Dreams, explained
If it wasn’t for dreams, we may not have gotten things like the Double Helix structure of DNA by James Watson, the song “yesterday” by the Beatles, or the book Frankenstein by Mary Shelley. All these were products of dreams by their authors.
For thousands of years dreams had been considered mystical, or a kind of window into the future, or insight about the past.
Ancient Egyptians believed that dreams were like oracles, bringing messages from the gods.
In ancient China and India, people believed that the soul was freed from the body during sleep and was roaming or guided until you awakened.
But what does modern science have to say about this? Do our dreams really have any purpose, do they mean something? Why do we dream in the first place?
A hundred years ago, it was commonly believed that we did not dream during sleep, but rather just before we woke up. Even if the timeline within our dream was hours, everything happened between the few minutes between the time we were almost awake to the time we became fully awake. Today, we know that is not the case. We know for sure now that we dream while we are asleep. So let’s look at what happens in our brain during the process of sleeping.

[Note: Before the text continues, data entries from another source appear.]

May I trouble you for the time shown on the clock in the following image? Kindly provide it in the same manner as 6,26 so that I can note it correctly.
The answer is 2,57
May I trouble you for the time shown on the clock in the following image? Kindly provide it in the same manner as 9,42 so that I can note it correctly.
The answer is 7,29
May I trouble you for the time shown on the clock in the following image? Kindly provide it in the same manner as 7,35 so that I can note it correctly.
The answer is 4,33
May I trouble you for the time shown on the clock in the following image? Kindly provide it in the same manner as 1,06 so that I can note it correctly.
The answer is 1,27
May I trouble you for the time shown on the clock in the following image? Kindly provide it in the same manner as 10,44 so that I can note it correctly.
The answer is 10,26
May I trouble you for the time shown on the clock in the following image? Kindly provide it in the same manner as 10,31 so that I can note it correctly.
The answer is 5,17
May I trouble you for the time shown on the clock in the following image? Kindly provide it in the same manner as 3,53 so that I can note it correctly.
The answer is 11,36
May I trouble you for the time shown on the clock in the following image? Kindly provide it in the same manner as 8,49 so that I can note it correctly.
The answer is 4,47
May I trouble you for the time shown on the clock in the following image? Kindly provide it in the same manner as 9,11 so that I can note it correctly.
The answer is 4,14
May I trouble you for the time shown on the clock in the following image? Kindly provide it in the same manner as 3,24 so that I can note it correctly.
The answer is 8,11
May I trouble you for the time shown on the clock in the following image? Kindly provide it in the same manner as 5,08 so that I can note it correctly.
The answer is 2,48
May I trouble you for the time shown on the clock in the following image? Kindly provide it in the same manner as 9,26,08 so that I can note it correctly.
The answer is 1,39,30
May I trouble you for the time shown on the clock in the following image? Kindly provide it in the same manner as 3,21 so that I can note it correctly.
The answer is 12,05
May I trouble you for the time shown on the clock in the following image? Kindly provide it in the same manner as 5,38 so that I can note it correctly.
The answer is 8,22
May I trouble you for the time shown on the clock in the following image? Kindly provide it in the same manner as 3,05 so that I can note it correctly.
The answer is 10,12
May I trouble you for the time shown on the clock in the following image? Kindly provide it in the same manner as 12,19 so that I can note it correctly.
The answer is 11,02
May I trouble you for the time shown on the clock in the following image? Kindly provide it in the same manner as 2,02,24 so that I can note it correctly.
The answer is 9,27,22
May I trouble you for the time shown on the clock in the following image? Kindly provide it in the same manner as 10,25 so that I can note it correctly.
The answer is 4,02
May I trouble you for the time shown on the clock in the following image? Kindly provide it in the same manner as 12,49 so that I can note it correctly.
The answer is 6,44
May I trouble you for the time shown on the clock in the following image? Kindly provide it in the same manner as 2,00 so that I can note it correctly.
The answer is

Sleep can be divided broadly into two categories rapid eye movement or REM sleep, and non-REM sleep. When you fall asleep, non-REM occurs first, then you fall into an REM sleep.
Deep sleep actually appears to occur in non-REM sleep, after a transition period. Just before we fall asleep, our brain is a mess of chattering electrons with chaotic electrical waves before we transition to non-REM where brain activity decreases. This is known as slow-wave sleep. During this time, you body temperature and heart rate fall, and the brain uses less energy.
About 90 minutes later, however, we go into REM sleep where our brain activity picks up again, and is very similar to when we are awake. Although this is a smaller portion of total sleep, only about 20-25%, or a total of about 2 hours, this is when dreams or nightmares happen. Unlike non-REM, It is associated with fast brain waves, eye movements, and loss of muscle tone.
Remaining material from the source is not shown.